Extrait à lire
::::::

Entamer une activité artistique à l’automne de sa vie n’est pas chose courante. A 77 ans, Bacha S’mina se lance dans l’apprentissage du dessin, sa passion de toujours, et cette décision tardive a changé sa vie dans le bon sens. Et puis, en encourageant son entourage à ne jamais renoncer à ses rêves, elle donne une belle leçon de persévérance et de volonté.




Parler de soi peut s’avérer un exercice difficile lorsqu’on a l’humilité de S’mina. Le sourire qui ne la quitte presque jamais semble traduire cette qualité à laquelle s’ajoute une sagesse qu’on croirait innée tant elle paraît avoir toujours eu un tempérament des plus pondéré.
Lorsque Bacha S’mina décide, en 2009, de franchir le seuil de la Société des Beaux-arts d’Alger pour s’enquérir des modalités d’inscription, elle ne pouvait espérer un aussi heureux hasard: la limite d’âge pour ce faire était de... 77 ans. Aujourd’hui, à 80 ans, elle savoure la joie de "réaliser quelque chose d’important" dans sa vie et "rien que pour elle".
"La peinture m’habite depuis toute petite mais je ne pensais pas pouvoir un jour m’y mettre. Mon mari devait m’inscrire il y a déjà 30 ans mais j’ai préféré me consacrer entièrement à mes enfants", confie-t-elle à l’APS avant d’avouer ses regrets de n’avoir pas su s’organiser autrement.
Par moments, elle s’arrête de parler tant elle se sentait "gênée" par tant de sollicitude: la voix douce et sereine, l’air quelque peu timide, elle note que d’autres personnes "plus talentueuses" mériteraient qu’on parle d’elles.
Il aura fallu qu’elle reçoive de ses enfants, en guise de cadeau, du matériel de peinture pour que l’idée de peindre se concrétise: d’une toile à une autre, le talent de S’mina s’exprime de mieux en mieux.
Le regard embué par l’émotion que suscite en elle ce souvenir, elle cesse de s’exprimer un laps de temps pour revivre en mémoire cet instant mémorable, à l’origine de ce qui s’apparente, pour elle, à une "révélation".
"Le dessin m’apporte beaucoup de joie. Lorsqu’on se quitte pour les grandes vacances, c’est un moment émouvant pour les élèves et notre enseignant que je considère comme une seconde famille", se réjouit-elle avant qu’un soupçon de regret ne vienne tempérer son ardeur : "Mon enseignant me dit souvent que si j’avais commencé plus tôt je me serais faite un nom aujourd’hui".

::::::

Données fournies
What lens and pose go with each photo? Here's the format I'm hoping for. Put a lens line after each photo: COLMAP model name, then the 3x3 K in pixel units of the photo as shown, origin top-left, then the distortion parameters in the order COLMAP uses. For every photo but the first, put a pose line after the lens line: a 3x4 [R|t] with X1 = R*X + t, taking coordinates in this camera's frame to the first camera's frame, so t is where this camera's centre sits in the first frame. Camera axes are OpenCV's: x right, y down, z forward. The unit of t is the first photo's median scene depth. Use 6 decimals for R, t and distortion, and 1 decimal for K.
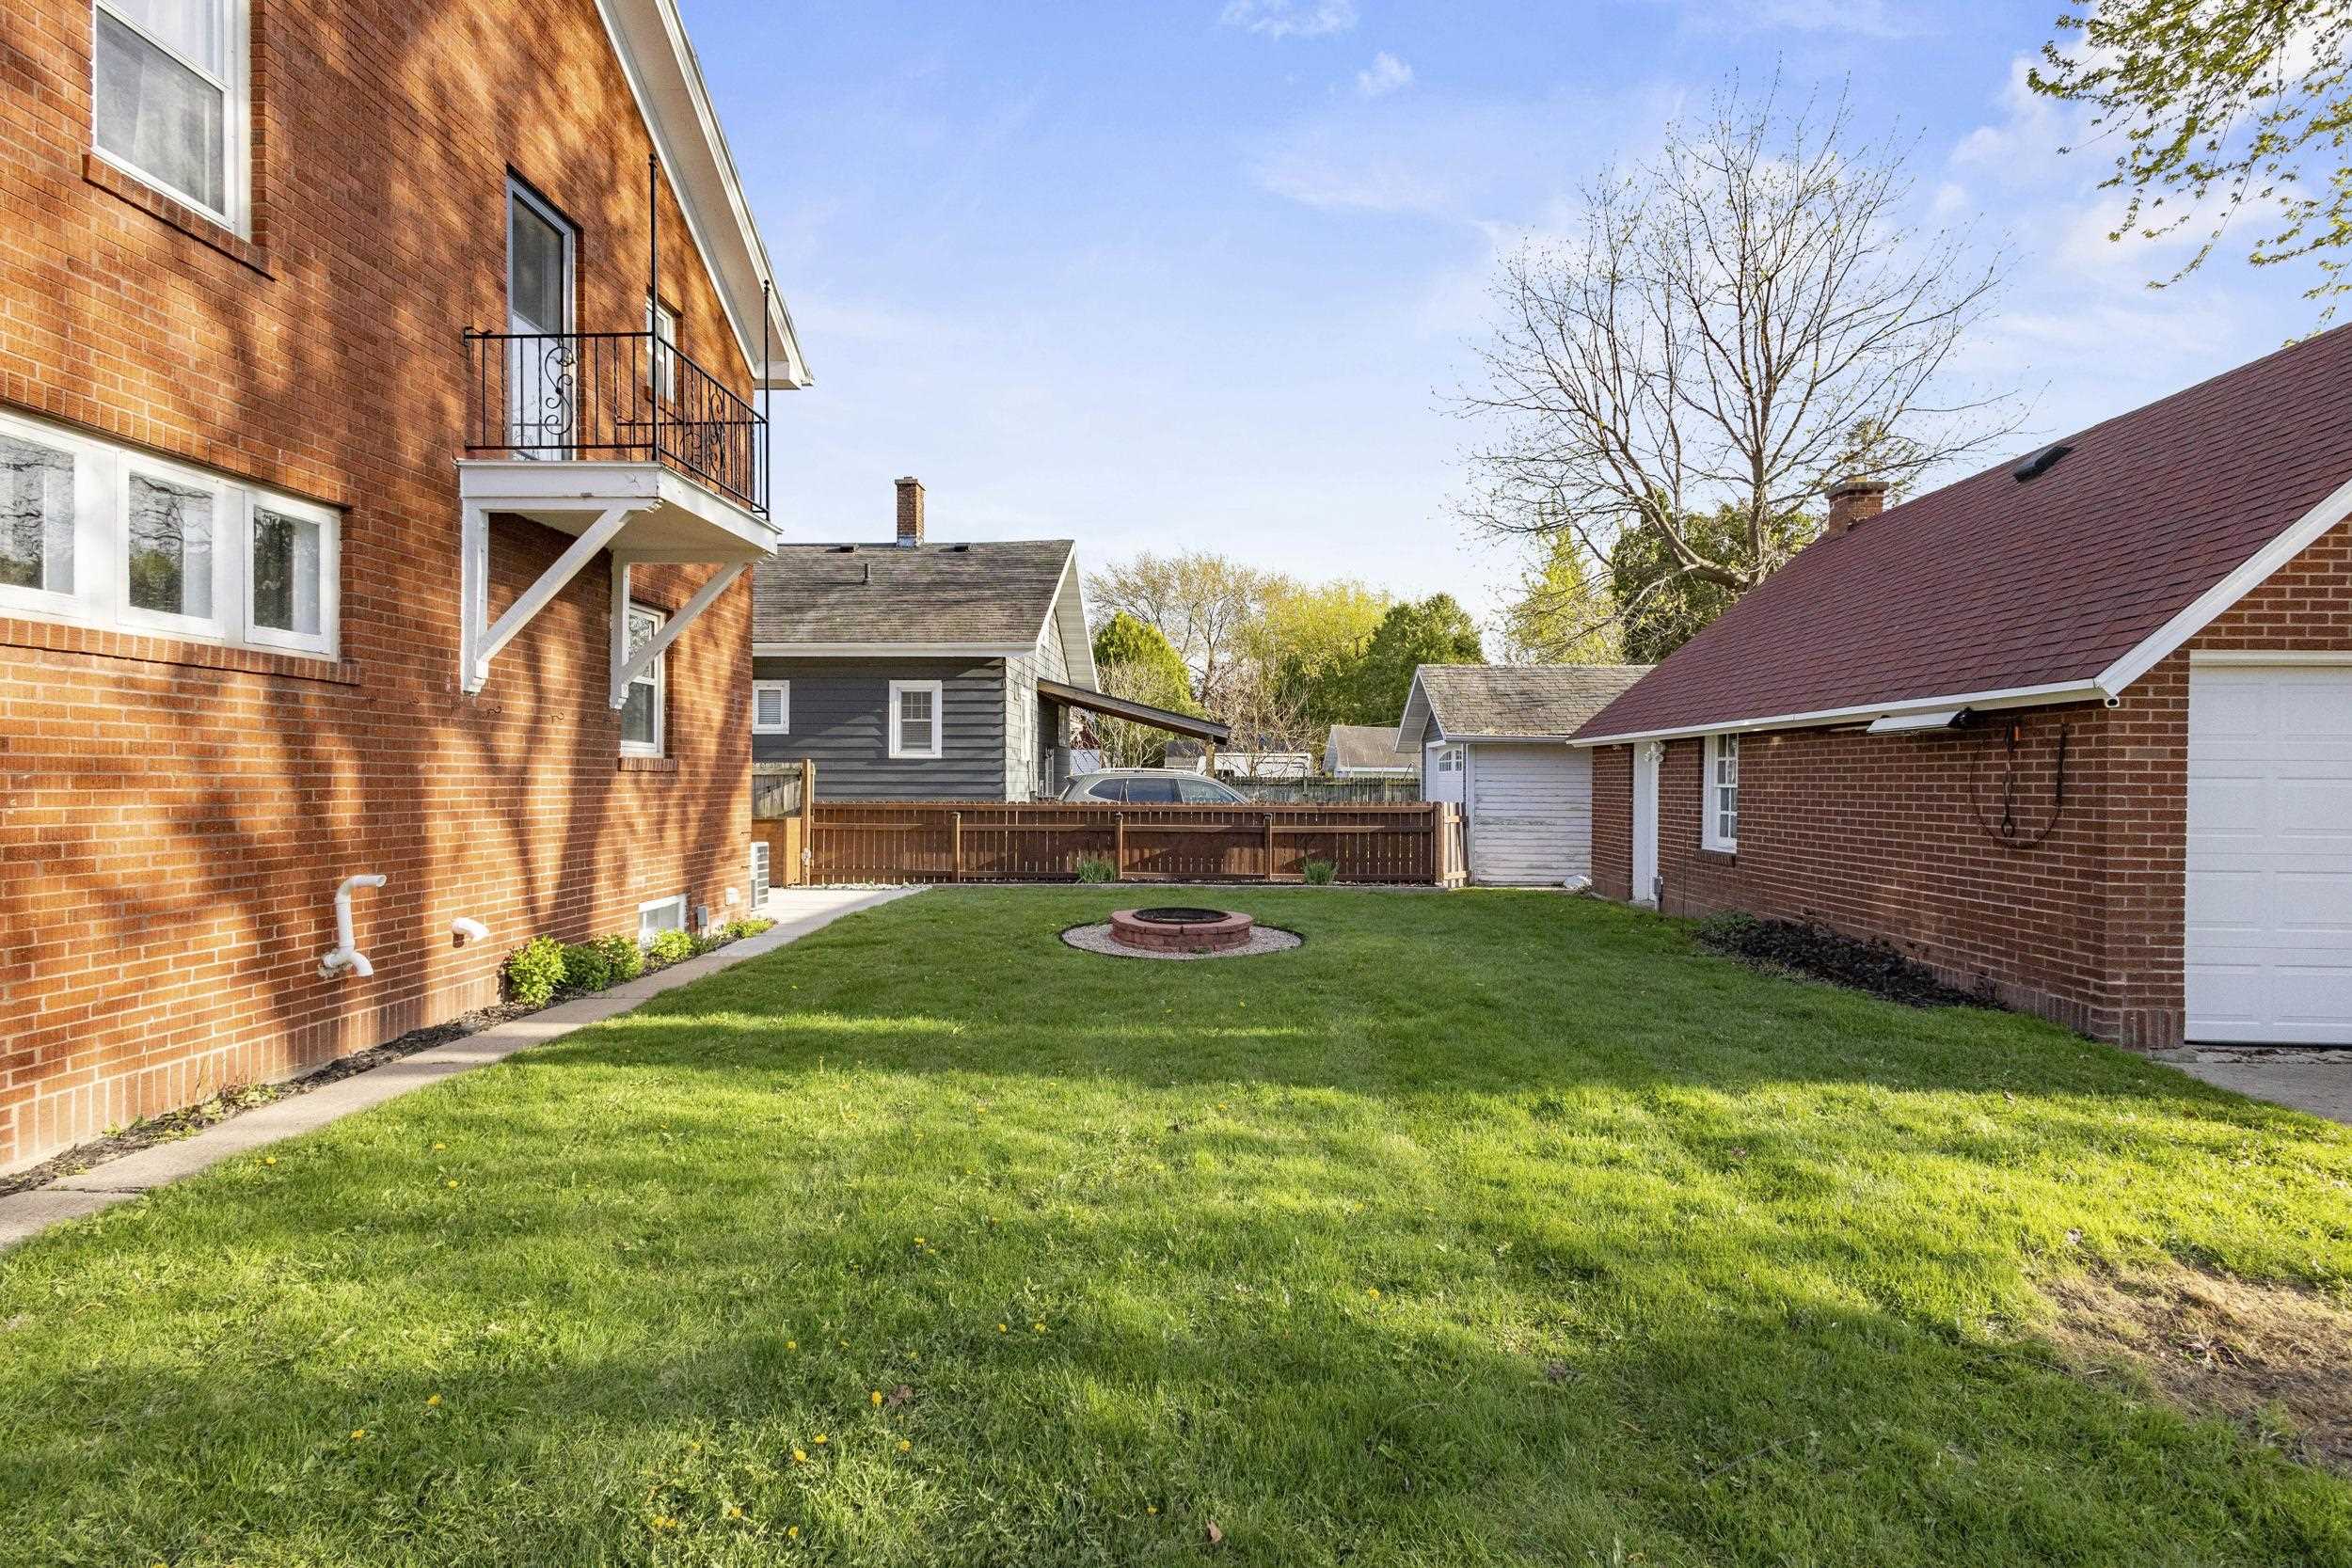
lens RADIAL K [[1077.1, 0, 1177.0], [0, 1077.1, 790.7], [0, 0, 1]] dist [0.009846, -0.000604]
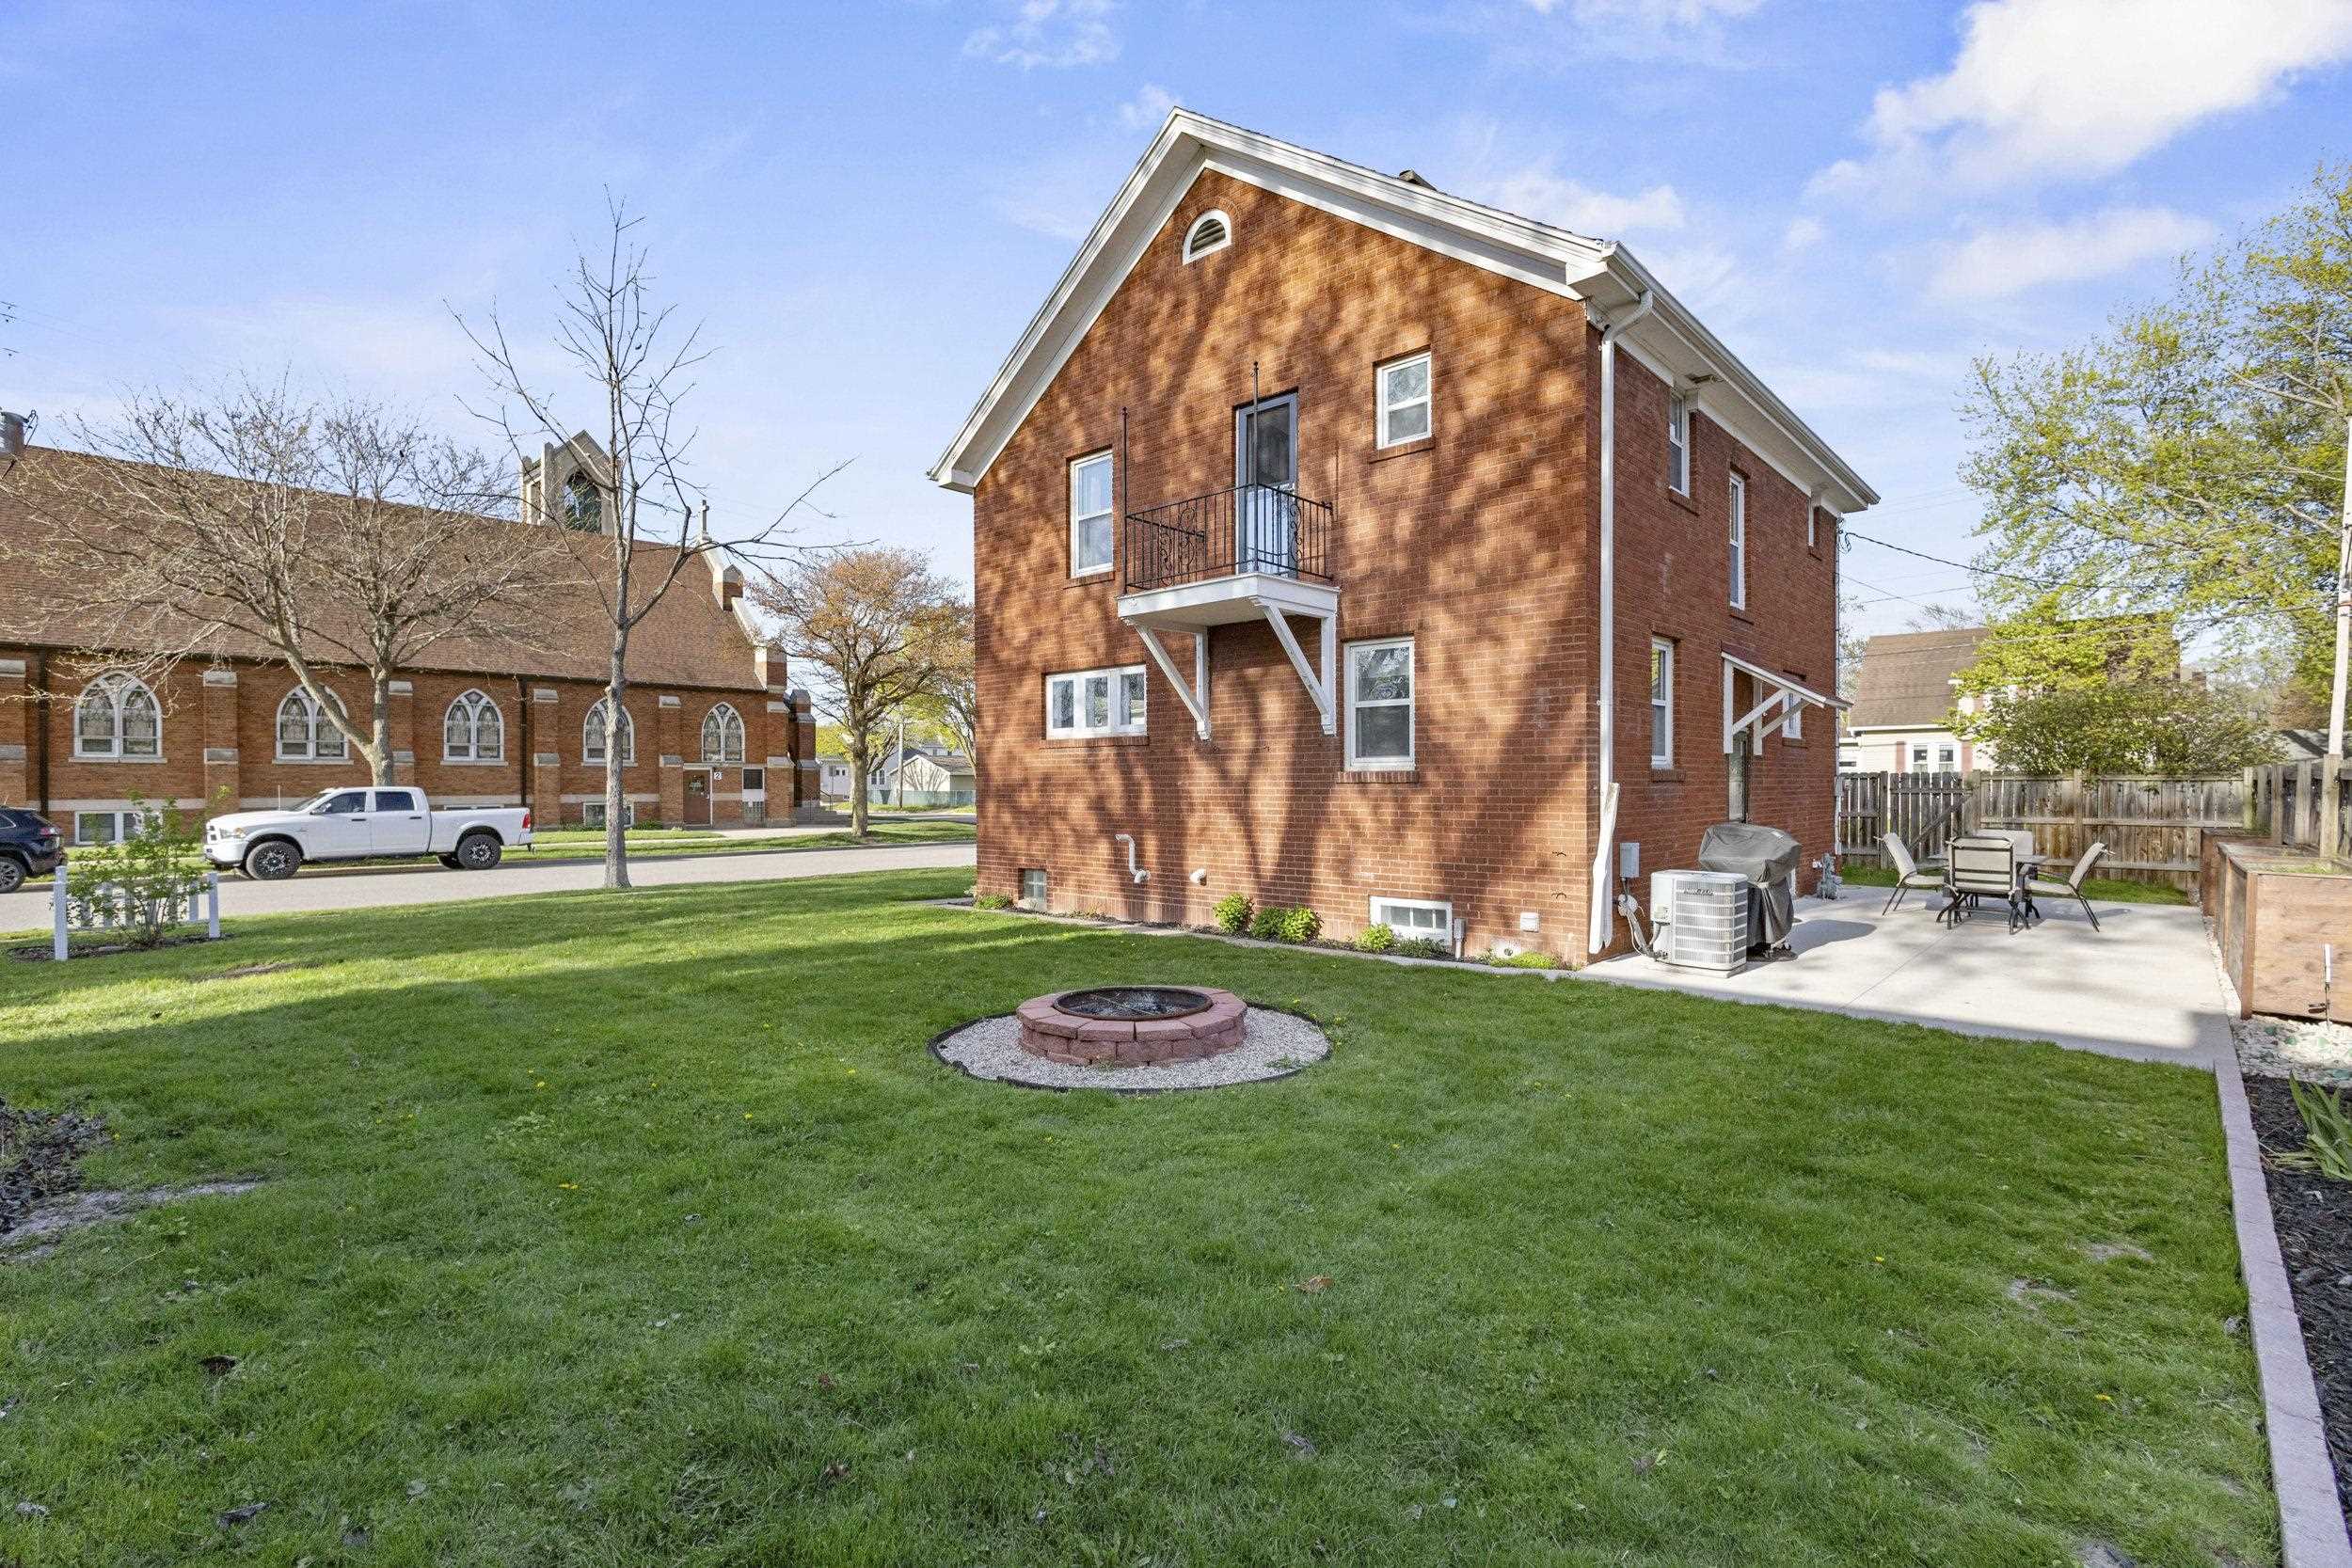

::::::

Travail demandé
- a) Répondez brièvement aux questions suivantes à partir de l'extrait :
(i) En quelle année Bacha S'mina s'est-elle rendue à la Société des Beaux-arts d'Alger ?
(ii) Quelle était alors la limite d'âge pour s'y inscrire ?
(iii) Quel cadeau ses enfants lui ont-ils offert ?
- b) Condensez le paragraphe de l'extrait commençant par « Lorsque Bacha S'mina décide » en deux phrases, sans en omettre les faits essentiels.
- c) Reproduisez fidèlement le passage de l'extrait allant de « Par moments, elle » à « mieux en mieux. ».
Cette liste provient d'une source distincte de l'extrait.

Réponses par consigne
- a)
(i) En 2009.
(ii) 77 ans.
(iii) Du matériel de peinture.

- b) En 2009, Bacha S'mina se rend à la Société des Beaux-arts d'Alger pour s'informer sur l'inscription et découvre, par un heureux hasard, que la limite d'âge est de 77 ans. Aujourd'hui âgée de 80 ans, elle se réjouit de réaliser quelque chose d'important, rien que pour elle.

- c)
Par moments, elle s’arrête de parler tant elle se sentait "gênée" par tant de sollicitude: la voix douce et sereine, l’air quelque peu timide, elle note que d’autres personnes "plus talentueuses" mériteraient qu’on parle d’elles.
Il aura fallu qu’elle reçoive de ses enfants, en guise de cadeau, du matériel de peinture pour que l’idée de peindre se concrétise: d’une toile à une autre, le talent de S’mina s’exprime de mieux en mieux.